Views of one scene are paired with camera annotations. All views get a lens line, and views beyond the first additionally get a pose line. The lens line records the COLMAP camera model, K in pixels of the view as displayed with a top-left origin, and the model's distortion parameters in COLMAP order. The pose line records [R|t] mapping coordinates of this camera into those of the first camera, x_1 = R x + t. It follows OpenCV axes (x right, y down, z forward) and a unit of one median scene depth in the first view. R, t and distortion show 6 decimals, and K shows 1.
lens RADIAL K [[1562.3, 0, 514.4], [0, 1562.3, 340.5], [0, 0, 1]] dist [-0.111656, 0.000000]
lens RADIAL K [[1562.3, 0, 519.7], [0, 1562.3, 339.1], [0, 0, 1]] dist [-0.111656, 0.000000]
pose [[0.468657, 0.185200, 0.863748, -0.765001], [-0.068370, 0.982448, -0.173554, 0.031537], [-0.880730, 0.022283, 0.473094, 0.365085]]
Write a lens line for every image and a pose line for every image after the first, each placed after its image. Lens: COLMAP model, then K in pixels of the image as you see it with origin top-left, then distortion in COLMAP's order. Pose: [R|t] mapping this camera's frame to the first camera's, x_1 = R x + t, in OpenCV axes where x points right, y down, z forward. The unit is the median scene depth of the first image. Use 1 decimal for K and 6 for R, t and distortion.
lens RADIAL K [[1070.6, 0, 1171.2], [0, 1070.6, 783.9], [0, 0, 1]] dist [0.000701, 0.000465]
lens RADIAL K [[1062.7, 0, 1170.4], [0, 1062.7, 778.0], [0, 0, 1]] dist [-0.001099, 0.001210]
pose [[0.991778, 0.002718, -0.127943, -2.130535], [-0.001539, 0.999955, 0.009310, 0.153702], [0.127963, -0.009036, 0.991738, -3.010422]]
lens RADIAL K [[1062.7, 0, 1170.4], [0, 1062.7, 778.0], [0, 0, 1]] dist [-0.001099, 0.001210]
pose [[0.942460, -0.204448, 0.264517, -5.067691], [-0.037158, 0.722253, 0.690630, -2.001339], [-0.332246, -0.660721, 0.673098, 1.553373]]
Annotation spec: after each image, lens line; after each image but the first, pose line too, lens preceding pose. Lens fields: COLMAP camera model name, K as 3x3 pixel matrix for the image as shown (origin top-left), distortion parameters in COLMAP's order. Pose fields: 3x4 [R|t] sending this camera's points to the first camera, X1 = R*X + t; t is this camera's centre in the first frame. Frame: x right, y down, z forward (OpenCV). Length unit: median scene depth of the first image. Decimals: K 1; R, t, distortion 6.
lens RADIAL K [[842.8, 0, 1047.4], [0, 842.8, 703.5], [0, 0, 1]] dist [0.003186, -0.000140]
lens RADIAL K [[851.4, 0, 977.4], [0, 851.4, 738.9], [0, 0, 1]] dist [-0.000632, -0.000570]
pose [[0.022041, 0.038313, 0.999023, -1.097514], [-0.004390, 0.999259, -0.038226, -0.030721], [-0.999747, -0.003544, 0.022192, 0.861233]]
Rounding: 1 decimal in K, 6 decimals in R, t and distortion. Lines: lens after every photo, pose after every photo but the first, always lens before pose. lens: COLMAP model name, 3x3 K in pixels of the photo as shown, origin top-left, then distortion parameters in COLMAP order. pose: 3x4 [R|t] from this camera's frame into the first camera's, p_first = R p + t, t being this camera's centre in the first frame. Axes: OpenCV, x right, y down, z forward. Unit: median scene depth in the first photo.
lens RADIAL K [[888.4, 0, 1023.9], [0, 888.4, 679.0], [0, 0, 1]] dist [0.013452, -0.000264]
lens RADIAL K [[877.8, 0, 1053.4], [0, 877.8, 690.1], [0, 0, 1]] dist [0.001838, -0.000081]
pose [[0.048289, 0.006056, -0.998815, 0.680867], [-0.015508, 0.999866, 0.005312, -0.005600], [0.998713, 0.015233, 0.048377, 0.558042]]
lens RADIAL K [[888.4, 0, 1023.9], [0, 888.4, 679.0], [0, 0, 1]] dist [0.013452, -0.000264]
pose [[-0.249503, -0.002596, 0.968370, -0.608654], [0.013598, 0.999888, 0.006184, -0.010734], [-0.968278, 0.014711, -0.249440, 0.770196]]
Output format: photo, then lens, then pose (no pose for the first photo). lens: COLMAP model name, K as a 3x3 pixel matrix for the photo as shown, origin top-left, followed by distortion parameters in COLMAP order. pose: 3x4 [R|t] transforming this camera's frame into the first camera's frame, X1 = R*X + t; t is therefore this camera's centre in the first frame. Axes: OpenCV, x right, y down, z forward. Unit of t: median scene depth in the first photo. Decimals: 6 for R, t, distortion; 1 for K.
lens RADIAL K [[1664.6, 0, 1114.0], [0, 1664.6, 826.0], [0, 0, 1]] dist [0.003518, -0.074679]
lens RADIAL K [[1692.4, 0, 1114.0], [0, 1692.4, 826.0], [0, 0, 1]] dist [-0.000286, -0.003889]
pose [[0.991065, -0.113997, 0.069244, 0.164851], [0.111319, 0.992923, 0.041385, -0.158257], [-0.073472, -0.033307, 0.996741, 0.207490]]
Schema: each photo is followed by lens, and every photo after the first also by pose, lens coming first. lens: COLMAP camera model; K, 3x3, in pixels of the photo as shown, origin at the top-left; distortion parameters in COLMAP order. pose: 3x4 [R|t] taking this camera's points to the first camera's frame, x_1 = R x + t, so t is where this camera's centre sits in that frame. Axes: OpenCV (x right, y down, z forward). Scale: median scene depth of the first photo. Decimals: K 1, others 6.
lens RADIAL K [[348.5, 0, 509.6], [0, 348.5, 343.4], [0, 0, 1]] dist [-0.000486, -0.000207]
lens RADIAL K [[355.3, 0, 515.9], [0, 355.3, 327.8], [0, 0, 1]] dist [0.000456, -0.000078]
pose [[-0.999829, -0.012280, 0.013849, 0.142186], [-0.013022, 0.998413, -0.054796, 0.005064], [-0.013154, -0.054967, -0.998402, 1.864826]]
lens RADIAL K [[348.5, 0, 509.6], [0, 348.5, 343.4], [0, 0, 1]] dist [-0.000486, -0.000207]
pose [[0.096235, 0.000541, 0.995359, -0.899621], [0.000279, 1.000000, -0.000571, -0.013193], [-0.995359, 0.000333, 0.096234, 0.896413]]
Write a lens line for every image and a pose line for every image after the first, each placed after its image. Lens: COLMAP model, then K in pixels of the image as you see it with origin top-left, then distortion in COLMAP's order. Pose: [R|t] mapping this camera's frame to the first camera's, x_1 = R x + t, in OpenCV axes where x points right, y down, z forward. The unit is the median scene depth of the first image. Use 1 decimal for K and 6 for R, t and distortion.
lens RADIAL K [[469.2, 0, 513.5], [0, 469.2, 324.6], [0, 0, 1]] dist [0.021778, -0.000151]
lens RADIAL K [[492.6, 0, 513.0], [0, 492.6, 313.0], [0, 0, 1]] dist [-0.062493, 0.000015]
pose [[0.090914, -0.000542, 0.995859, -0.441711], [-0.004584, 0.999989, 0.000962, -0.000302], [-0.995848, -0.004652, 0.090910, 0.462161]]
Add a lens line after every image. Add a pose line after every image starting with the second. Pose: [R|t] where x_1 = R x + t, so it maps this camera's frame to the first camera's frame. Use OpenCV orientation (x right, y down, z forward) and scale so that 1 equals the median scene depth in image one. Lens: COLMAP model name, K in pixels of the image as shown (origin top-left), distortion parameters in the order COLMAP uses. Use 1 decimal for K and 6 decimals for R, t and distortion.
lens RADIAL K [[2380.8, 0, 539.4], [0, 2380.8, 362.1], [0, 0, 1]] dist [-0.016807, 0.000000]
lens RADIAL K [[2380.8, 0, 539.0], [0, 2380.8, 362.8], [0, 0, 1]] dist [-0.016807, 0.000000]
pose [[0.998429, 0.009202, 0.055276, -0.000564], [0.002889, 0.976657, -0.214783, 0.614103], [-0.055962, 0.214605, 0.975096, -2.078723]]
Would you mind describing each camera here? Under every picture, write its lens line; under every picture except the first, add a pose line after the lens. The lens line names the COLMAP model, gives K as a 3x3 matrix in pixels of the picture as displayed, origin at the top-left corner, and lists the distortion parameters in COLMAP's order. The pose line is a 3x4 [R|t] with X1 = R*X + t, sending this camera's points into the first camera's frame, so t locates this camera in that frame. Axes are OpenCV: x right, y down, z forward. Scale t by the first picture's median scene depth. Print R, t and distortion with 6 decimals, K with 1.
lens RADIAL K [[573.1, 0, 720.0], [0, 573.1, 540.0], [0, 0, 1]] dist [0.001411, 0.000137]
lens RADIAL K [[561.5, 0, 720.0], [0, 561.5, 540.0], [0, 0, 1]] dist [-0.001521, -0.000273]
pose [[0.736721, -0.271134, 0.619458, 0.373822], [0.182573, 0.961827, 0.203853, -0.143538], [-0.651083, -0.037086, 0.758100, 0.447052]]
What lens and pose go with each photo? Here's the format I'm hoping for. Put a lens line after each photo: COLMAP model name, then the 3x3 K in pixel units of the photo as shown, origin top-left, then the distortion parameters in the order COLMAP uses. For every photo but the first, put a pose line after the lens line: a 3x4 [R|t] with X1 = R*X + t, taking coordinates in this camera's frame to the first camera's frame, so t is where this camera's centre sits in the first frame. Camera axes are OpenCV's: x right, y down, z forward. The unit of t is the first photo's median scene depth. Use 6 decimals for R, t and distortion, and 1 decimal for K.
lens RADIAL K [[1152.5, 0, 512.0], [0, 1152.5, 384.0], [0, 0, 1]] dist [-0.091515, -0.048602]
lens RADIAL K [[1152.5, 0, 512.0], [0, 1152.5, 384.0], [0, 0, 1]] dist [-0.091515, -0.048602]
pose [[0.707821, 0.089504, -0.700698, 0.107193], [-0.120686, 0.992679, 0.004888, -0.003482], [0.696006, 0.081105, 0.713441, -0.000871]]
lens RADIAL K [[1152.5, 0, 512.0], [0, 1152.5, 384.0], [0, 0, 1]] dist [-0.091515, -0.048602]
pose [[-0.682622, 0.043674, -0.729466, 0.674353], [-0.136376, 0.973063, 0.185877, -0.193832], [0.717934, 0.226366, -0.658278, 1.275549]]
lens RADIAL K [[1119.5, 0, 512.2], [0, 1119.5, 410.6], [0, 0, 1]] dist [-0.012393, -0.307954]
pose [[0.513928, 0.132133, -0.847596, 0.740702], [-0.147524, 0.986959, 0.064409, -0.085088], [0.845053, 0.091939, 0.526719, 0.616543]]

◆ ◆ ◆

■ **WHAT THIS TASK INVOLVES**: Return, exactly as they stand, the lines from the start of the records through the line containing "0.022283, 0.473094, 0.365085]]", inclusive.

■ **RESPONSE FOR THIS EXERCISE**:
Views of one scene are paired with camera annotations. All views get a lens line, and views beyond the first additionally get a pose line. The lens line records the COLMAP camera model, K in pixels of the view as displayed with a top-left origin, and the model's distortion parameters in COLMAP order. The pose line records [R|t] mapping coordinates of this camera into those of the first camera, x_1 = R x + t. It follows OpenCV axes (x right, y down, z forward) and a unit of one median scene depth in the first view. R, t and distortion show 6 decimals, and K shows 1.
lens RADIAL K [[1562.3, 0, 514.4], [0, 1562.3, 340.5], [0, 0, 1]] dist [-0.111656, 0.000000]
lens RADIAL K [[1562.3, 0, 519.7], [0, 1562.3, 339.1], [0, 0, 1]] dist [-0.111656, 0.000000]
pose [[0.468657, 0.185200, 0.863748, -0.765001], [-0.068370, 0.982448, -0.173554, 0.031537], [-0.880730, 0.022283, 0.473094, 0.365085]]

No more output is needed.